Page extract »
------------------------------------------------------------------------

On June 17, 2026, Federal Reserve Chair Kevin Warsh held interest rates steady at 3.50%–3.75% — but the bigger signal came from the dot plot: nine of 18 Fed officials now project a rate hike before year-end. The Fed revised its inflation forecast sharply upward to 3.6% PCE for 2026. The CPI hit 4.2% in May — the highest since April 2023. The Iran war pushed oil prices up 55% in a single month, and energy costs jumped 23.5%. Markets got the message: the Dow dropped 507 points, and traders priced a better-than-90% chance of a rate hike by October.
1. Fight Inflation Now (Federal Reserve Chair Kevin Warsh, Deutsche Bank's Matthew Luzzetti)
Inflation is at a three-year high and the Fed can't afford to blink.
Warsh left no doubt: the Fed will deliver price stability. At his post-meeting press conference, he declared, "Persistently high prices burden Americans" and described the Fed's commitment to the 2% target as "strong, unanimous, and unambiguous." He framed it as correcting something the Fed "missed for five years." All 12 voting members held steady, and 9 of 18 want to go further.
He's changing how the Fed communicates too. Warsh announced five new task forces to overhaul Fed operations and said he plans to end forward guidance — including the dot plot itself. His logic: the Fed over-promised on rate paths and lost credibility. He skipped submitting his own dot entirely.
Wall Street's hawks agree. Matthew Luzzetti, chief U.S. economist at Deutsche Bank, said "The risk that they might need to raise rates has clearly risen given what we got today." He added that Warsh needs to earn market trust on inflation "more so with inflation well above target for five years." The median dot now points to the benchmark rate ending 2026 at 3.8%.
2. But This Is an Oil Shock, Not a Spiral (Goldman Sachs chief U.S. economist David Mericle, Mortgage Bankers Association chief economist Mike Fratantoni)
The Iran war caused a supply shock, not a wage-price spiral — and hiking into it risks a recession.
Goldman says raising rates into an oil shock is a mistake. On June 7, Goldman's chief U.S. economist David Mericle shifted his call: no cuts this year, two cuts in 2027. But Goldman still puts the probability of a rate hike at just 20% — a fraction of the market's 90%+ reading. Inflation from the Iran war is a supply shock, not a wage-price spiral. The U.S. economy is less oil-dependent than in the 1970s. Hiking into a supply disruption risks a recession — Goldman now puts those odds at 30%.
Markets have already done some of the Fed's work. Since the Iran conflict began in late February, financial conditions have tightened by roughly 80 basis points on their own — the equivalent of several rate hikes' worth of pressure on borrowing costs. Goldman argues that raising rates on top of that piles on a problem the Fed didn't create and can't solve.
The housing market is already feeling it. The 30-year mortgage rate sits at 6.35%–6.48%. Fannie Mae projects it stays near 6.3% through Q2 2027. Mike Fratantoni, chief economist at the Mortgage Bankers Association, called the meeting's tone "more hawkish than many had anticipated" and warned of rising rates ahead.
3. Still — Can Warsh Say No to Trump? (Stephen Brown, Capital Economics; Slate analysis)

------------------------------------------------------------------------

Available data »
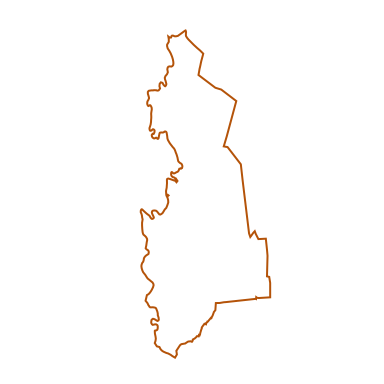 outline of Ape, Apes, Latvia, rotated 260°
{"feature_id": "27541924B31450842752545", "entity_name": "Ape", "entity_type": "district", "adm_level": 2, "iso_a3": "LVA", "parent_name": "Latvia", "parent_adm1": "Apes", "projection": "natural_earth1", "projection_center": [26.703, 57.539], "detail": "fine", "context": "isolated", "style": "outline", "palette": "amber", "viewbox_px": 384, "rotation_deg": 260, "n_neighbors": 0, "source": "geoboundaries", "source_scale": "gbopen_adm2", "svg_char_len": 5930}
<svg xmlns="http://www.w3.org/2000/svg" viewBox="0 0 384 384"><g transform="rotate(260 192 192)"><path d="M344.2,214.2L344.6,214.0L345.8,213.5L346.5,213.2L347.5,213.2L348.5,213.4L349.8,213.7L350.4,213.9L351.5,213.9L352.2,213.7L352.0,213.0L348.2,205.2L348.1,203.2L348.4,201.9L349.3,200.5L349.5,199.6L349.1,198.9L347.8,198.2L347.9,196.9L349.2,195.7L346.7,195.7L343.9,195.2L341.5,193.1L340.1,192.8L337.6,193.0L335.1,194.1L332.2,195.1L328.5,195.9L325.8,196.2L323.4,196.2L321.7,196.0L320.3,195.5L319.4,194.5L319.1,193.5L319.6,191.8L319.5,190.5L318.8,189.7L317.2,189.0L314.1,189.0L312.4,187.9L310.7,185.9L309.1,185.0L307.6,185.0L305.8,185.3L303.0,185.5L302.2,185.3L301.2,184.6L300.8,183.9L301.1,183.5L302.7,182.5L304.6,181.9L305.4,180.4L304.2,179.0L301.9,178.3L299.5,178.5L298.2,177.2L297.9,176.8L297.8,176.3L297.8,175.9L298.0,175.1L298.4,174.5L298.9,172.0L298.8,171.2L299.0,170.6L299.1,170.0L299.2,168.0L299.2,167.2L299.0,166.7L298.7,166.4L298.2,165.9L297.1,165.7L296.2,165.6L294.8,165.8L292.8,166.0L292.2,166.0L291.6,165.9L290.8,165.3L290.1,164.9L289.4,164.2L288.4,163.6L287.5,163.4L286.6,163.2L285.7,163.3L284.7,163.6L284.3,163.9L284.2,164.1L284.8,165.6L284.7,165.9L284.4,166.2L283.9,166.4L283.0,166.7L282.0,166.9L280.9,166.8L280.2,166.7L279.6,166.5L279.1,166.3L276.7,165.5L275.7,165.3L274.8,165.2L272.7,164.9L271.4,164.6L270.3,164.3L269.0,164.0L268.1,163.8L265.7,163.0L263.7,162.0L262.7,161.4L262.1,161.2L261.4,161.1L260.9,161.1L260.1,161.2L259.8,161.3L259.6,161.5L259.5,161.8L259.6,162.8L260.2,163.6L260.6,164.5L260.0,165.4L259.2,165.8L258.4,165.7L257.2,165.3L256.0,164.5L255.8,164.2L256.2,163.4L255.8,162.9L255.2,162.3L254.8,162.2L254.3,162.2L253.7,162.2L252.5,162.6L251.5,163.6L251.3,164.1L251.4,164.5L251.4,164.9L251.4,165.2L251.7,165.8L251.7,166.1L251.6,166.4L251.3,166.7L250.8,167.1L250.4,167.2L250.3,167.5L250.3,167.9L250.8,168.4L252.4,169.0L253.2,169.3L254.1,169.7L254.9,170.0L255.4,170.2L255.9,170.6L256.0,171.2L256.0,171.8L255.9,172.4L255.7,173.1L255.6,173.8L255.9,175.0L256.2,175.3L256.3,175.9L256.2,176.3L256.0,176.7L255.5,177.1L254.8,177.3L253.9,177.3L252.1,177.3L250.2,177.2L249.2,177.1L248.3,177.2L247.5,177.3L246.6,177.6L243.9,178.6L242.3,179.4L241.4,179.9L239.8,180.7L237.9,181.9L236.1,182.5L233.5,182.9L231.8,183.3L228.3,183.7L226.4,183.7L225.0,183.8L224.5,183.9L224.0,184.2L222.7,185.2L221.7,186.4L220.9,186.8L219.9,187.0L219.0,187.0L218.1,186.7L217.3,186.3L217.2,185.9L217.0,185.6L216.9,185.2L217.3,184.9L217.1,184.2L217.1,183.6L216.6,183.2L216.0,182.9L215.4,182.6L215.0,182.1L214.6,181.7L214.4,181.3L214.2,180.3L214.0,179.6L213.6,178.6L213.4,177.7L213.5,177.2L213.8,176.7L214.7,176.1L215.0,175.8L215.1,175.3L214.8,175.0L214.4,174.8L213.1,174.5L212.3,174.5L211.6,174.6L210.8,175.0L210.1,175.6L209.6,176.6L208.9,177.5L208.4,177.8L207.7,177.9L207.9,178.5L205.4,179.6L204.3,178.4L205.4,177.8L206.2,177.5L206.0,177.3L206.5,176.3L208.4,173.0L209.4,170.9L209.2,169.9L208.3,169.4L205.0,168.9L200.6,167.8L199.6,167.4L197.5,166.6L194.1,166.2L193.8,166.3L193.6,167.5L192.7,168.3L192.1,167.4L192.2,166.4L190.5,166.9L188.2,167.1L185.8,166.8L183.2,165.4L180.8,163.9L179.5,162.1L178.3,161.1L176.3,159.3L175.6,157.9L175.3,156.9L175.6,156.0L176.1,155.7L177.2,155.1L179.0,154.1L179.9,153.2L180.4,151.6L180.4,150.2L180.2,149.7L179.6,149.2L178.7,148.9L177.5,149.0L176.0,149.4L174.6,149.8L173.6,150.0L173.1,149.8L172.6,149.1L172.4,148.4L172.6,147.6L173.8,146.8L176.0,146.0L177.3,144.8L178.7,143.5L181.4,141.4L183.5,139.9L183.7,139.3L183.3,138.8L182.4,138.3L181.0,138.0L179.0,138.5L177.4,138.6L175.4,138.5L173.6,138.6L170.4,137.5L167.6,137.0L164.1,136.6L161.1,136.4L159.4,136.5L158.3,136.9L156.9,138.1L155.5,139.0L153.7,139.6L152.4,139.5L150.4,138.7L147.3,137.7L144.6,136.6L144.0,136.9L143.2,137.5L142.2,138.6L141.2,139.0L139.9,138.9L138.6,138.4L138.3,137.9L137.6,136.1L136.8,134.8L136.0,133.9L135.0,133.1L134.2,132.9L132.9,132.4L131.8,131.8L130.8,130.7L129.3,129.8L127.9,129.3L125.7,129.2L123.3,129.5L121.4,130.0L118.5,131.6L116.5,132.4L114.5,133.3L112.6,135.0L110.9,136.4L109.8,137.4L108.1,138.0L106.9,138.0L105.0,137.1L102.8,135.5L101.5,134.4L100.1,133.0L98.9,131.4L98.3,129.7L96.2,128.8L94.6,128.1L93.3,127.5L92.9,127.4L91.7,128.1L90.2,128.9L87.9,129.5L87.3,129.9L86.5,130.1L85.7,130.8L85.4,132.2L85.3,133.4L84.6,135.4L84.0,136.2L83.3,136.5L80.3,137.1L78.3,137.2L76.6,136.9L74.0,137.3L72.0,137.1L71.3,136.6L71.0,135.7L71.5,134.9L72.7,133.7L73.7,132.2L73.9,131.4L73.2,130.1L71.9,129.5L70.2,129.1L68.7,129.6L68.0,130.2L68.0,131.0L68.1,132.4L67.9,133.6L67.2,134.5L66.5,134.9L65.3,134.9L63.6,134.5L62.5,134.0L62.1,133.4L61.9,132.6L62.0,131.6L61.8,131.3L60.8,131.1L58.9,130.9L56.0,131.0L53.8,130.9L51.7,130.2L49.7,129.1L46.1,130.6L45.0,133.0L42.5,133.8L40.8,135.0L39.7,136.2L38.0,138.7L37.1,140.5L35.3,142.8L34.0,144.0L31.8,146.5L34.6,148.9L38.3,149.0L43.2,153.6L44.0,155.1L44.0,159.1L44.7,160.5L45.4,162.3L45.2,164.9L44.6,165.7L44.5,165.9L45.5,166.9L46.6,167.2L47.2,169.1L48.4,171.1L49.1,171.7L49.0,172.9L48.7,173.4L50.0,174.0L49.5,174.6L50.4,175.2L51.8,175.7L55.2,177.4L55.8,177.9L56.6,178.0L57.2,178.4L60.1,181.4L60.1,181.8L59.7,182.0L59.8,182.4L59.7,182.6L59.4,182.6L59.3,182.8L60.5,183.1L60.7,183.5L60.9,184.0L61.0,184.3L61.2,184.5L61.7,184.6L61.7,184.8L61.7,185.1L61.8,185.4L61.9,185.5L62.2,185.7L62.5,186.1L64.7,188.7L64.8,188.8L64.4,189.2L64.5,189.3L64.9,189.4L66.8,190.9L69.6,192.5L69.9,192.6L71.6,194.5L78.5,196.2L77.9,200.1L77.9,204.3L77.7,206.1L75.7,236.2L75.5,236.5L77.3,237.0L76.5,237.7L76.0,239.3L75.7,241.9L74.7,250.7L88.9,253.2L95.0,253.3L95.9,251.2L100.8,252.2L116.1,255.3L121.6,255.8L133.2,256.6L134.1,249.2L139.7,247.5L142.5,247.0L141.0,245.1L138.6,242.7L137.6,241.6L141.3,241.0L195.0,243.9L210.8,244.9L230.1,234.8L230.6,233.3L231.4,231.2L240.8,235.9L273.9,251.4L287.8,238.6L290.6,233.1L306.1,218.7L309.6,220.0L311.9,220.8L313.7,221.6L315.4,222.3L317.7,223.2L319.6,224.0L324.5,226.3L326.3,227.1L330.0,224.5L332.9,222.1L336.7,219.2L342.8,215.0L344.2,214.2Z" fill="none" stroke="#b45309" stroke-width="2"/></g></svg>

------------------------------------------------------------------------

Instructions for the task » In the article on the Fed's June 2026 rate decision, what probability does Goldman Sachs put on a rate hike?

Task answer » 20%